CPU and memory have their own cooling system
A different loop cools all four GPUs

Sadly, most CUBIX systems aren’t quite as colorful; transparent piping encourages the growth of bacterial nasties after a while. Production workstations use opaque, un-illuminated cooling systems — but they stay just as cool, even at full throttle.
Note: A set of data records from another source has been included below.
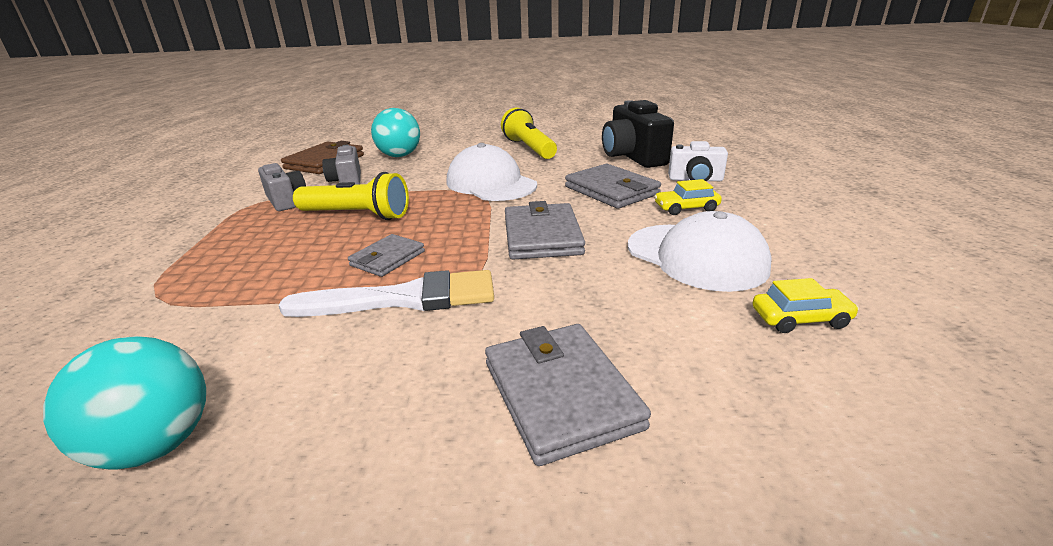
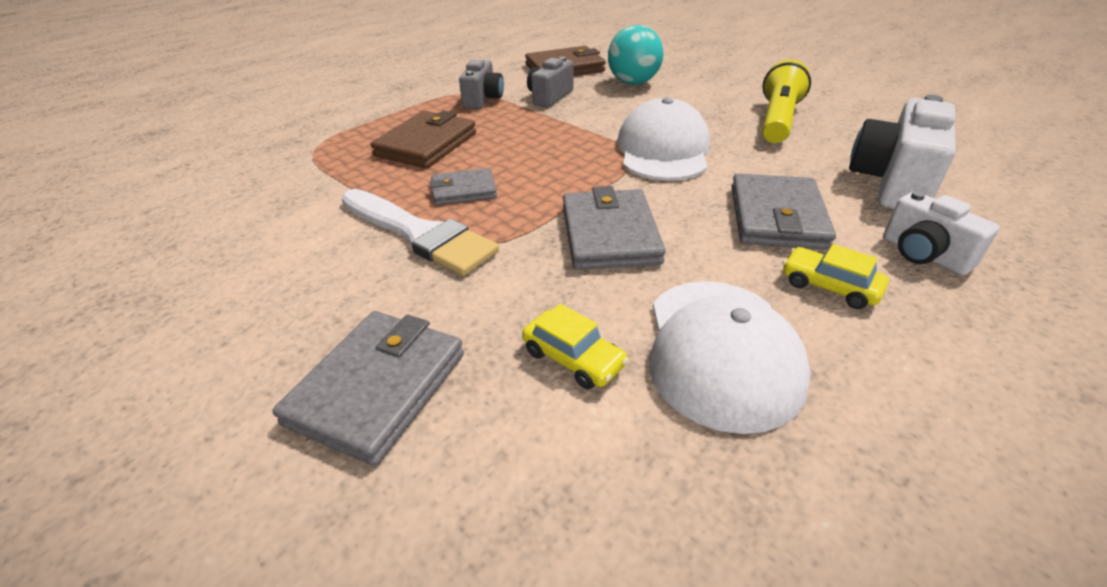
camera: 45 degrees right, 10 degrees up
(156, 445) = (187, 255): turquoise ball -> none
(289, 246) = (426, 144): none -> brown wallet
(357, 215) = (506, 136): yellow flashlight -> none
(542, 236) = (609, 234): grey wallet -> grey wallet turned 45 degrees counterclockwise
(633, 157) = (892, 183): black camera -> white camera
(800, 319) = (696, 501): yellow car -> yellow car (573, 358)

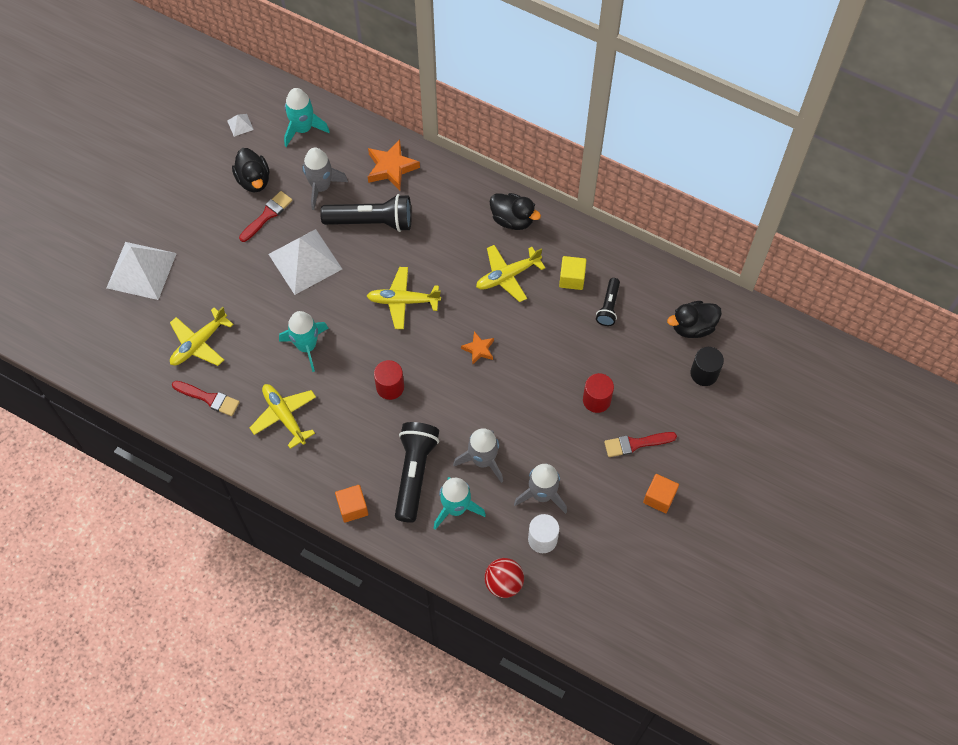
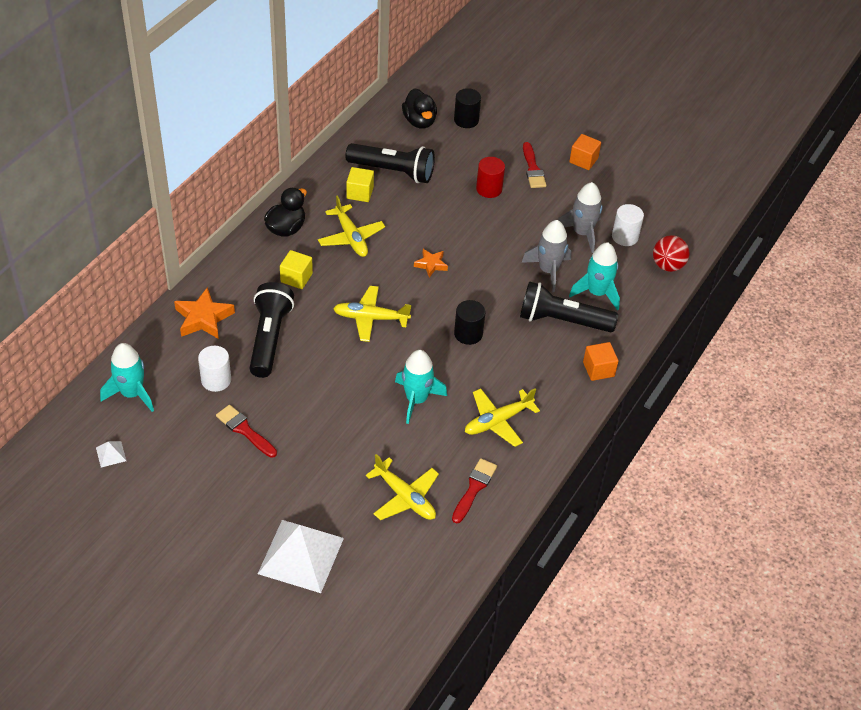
camera: 90 degrees left, 15 degrees down
(254, 180) = (193, 442): black duck -> none
(305, 261) = (311, 397): white pyramid -> none
(321, 187) = (216, 380): grey rocket -> white cylinder
(390, 387) = (468, 334): red cylinder -> black cylinder
(403, 301) = (370, 318): yellow plane -> yellow plane turned 90 degrees clockwise
(448, 235) = (296, 278): none -> yellow cube
(608, 307) = (393, 171): black flashlight -> black flashlight, size x1.83

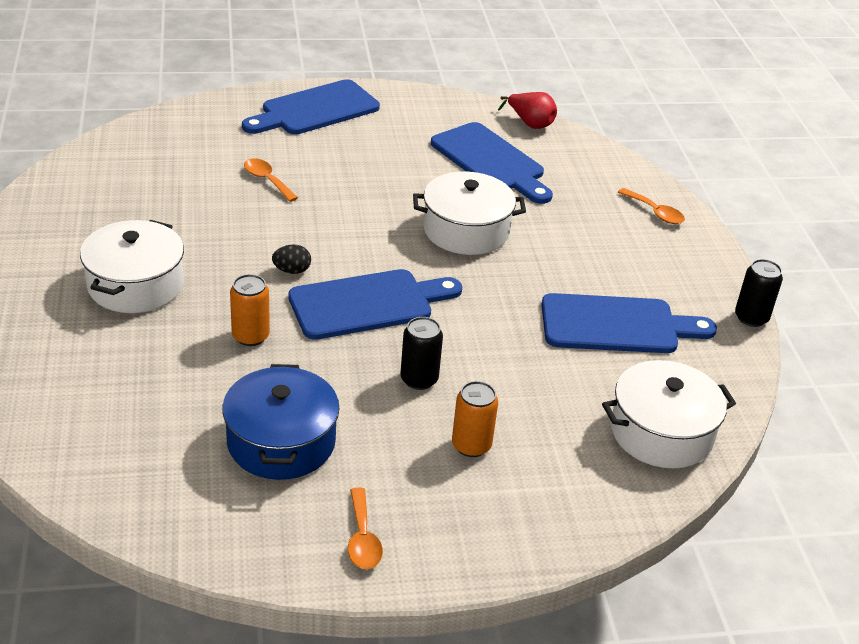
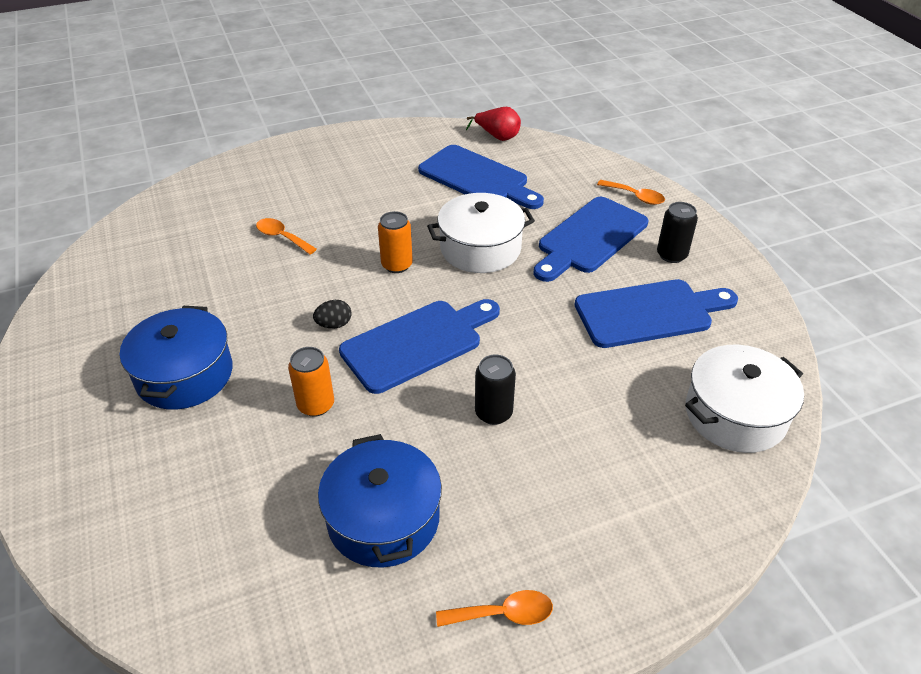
camera: 10 degrees left, 5 degrees up
(135, 285) = (184, 375): white pot -> blue pot
(315, 110) = (305, 160): blue cutting board -> blue cutting board (589, 238)
(362, 538) = (503, 614): orange spoon -> orange spoon turned 75 degrees counterclockwise
(471, 445) = (569, 474): orange can -> orange can (397, 265)
(751, 318) = (759, 279): black can -> black can (671, 255)

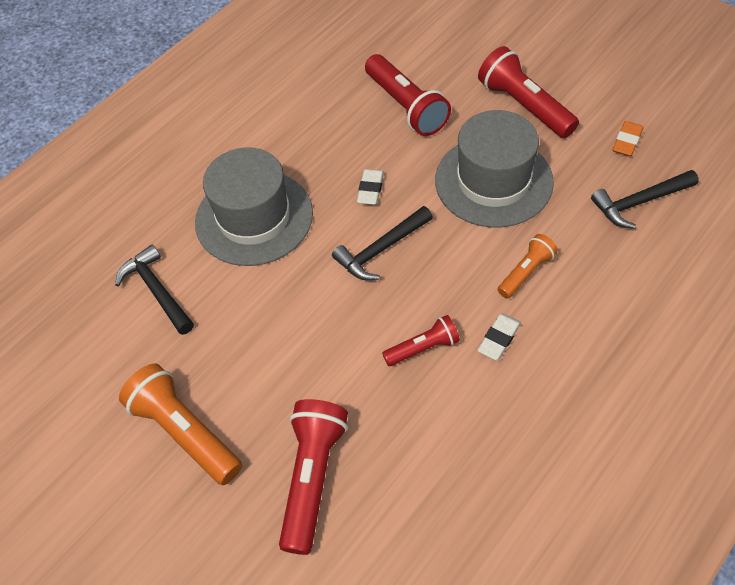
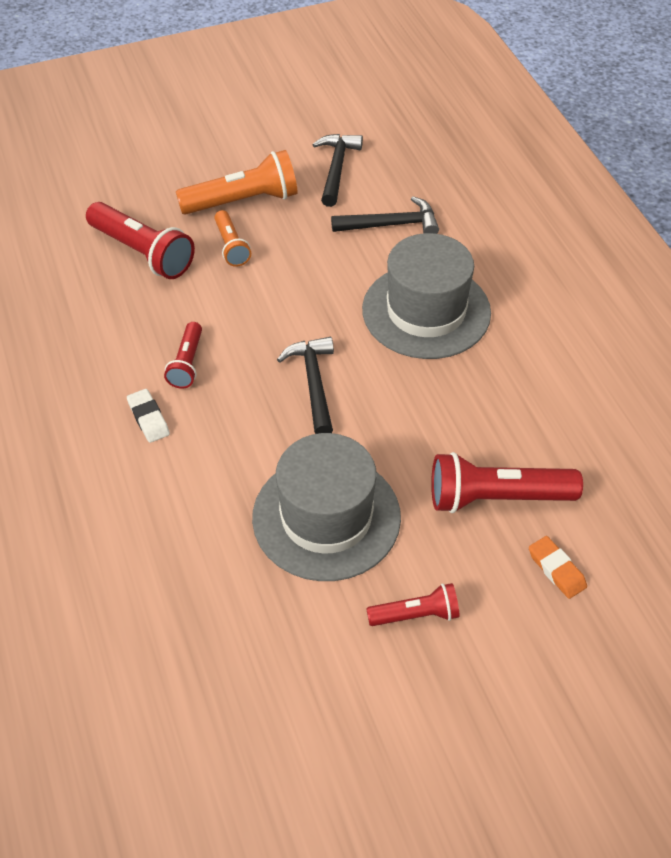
camera: 115 degrees right, 5 degrees down
(370, 189) = (395, 410): white eraser -> none
(524, 106) = (416, 615): red flashlight -> red flashlight, size x0.57
(526, 272) = (195, 478): orange flashlight -> orange flashlight (231, 246)
(627, 141) = (282, 686): orange eraser -> orange eraser (556, 570)
(639, 202) = (191, 634): black hammer -> black hammer (336, 168)

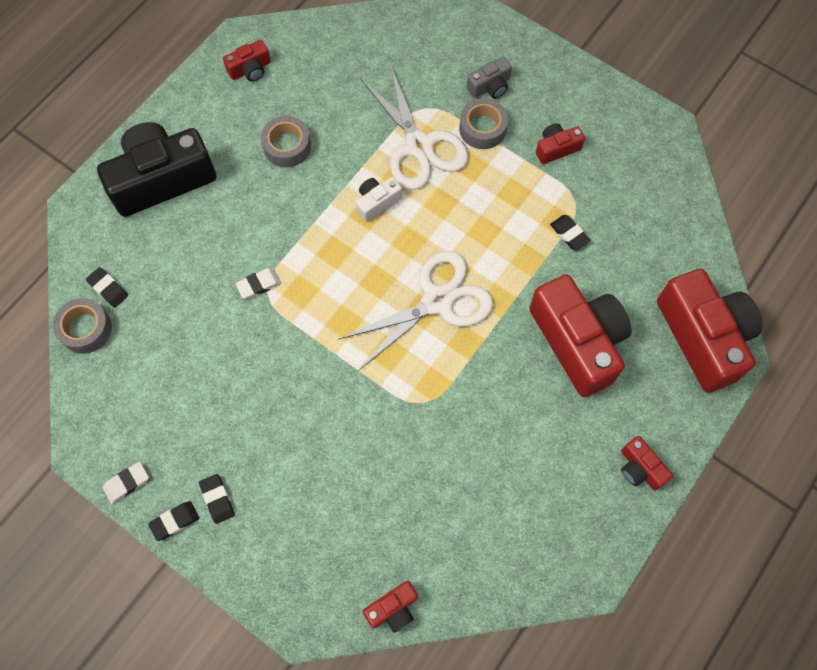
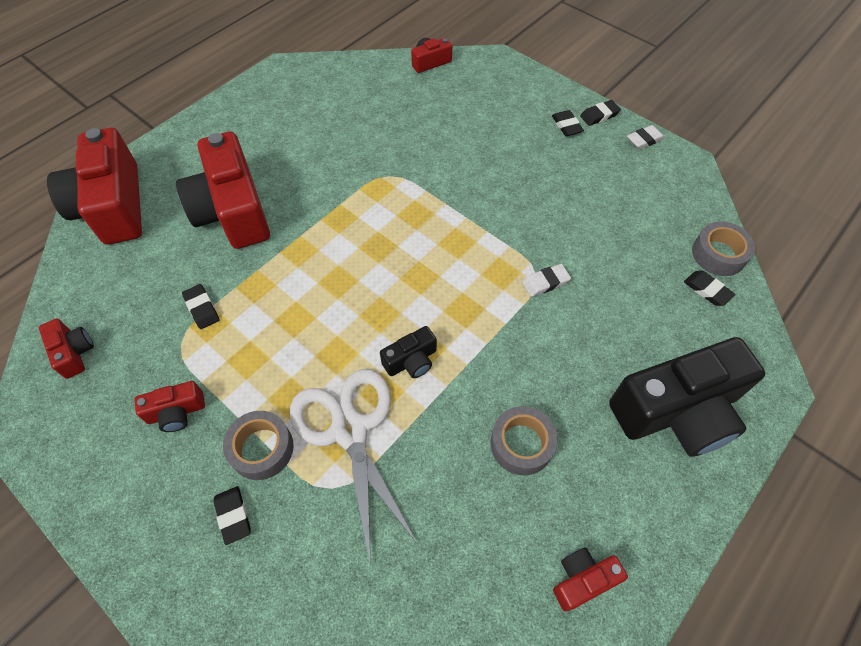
camera: 175 degrees left, 10 degrees down
(377, 202) = (411, 361): white camera -> black camera
(437, 301) = (360, 254): white scissors -> none
(490, 86) = (233, 516): grey camera -> black eraser
(640, 468) = (217, 122): red camera -> red camera (73, 352)

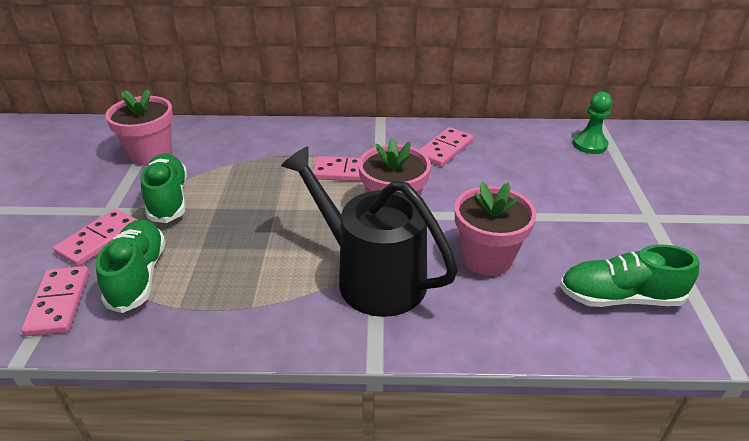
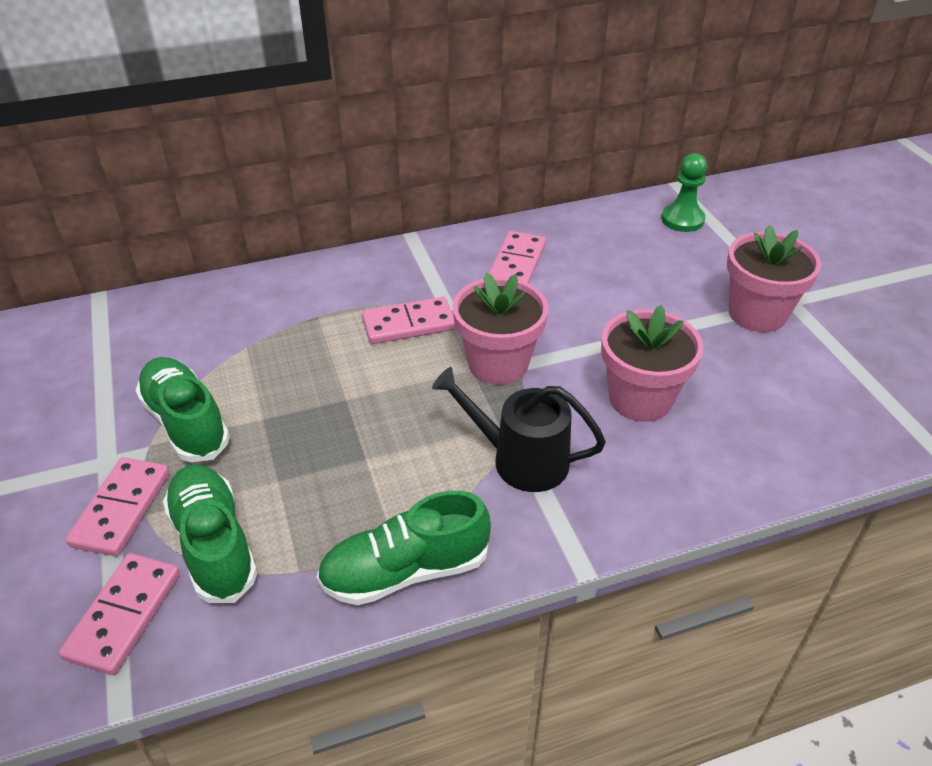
camera: 20 degrees left, 5 degrees up
(59, 303) = (124, 615): pink domino -> pink domino turned 45 degrees clockwise
(151, 154) = (115, 360): pink flower pot -> pink flower pot (757, 314)
(372, 277) = (521, 460): black watering can -> black watering can, size x0.66
(619, 297) = (802, 409): green shoe -> green shoe (405, 571)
CMotion builds elegant FIZ systems. They’ve been using this wooden camera since before Wooden Camera was a thing
Note the minimalist UI (only five buttons, two of which probably lock and release the mag) and the unusual cooling vents on the film mag. The size of the shutter disk suggests 35mm or even 65mm, but the width of the mag implies 16mm. Sadly I can’t find any references to this camera in the tech sections of IMDB or ShotOnWhat so format, frame rate, etc. remain a mystery. I can however report that it’s very quiet in operation — no blimp required!
The CineMoves Matrix 4-axis gimbal claims to eliminate gimbal lock. It looked pretty flexible panning and tilting from aimed straight up through straight down, and its control system dynamically assigns the “pan”, “tilt” and “roll” controls to different axis motors depending on orientation, so the controls always feel “upright” and correct. I never saw it lock or tumble, but some of the axes slewed pretty quickly to avoid singularities, and I might have seen a slight wobble at one point
Hive Lighting demoed the new Super Hornet 575-C full-color LED
Hive got their start with plasma lights, and plasmas still comprise 20% of sales. Here’s the Plasma 1000 lamphead
Canon demoed Sumire primes the right way, with pinpoint background lights for pleasing bokeh
Atlas Lens Co., makers of Orion anamorphic primes, also had the right idea
Coverage isn’t complete without the canonical Lower East Side Street banner shot
Size does matter, according to The Rag Place
One sees a variety of graphic styles cheek-by-jowl: here, FOCUSBUG and Ratworks
Some people really like their lenses!

 


 

Disclosure: I visited Cine Gear Expo on my own dime, and none of the vendors portrayed offered me any payments, bribes, free food, or other considerations in return for coverage. Darn it.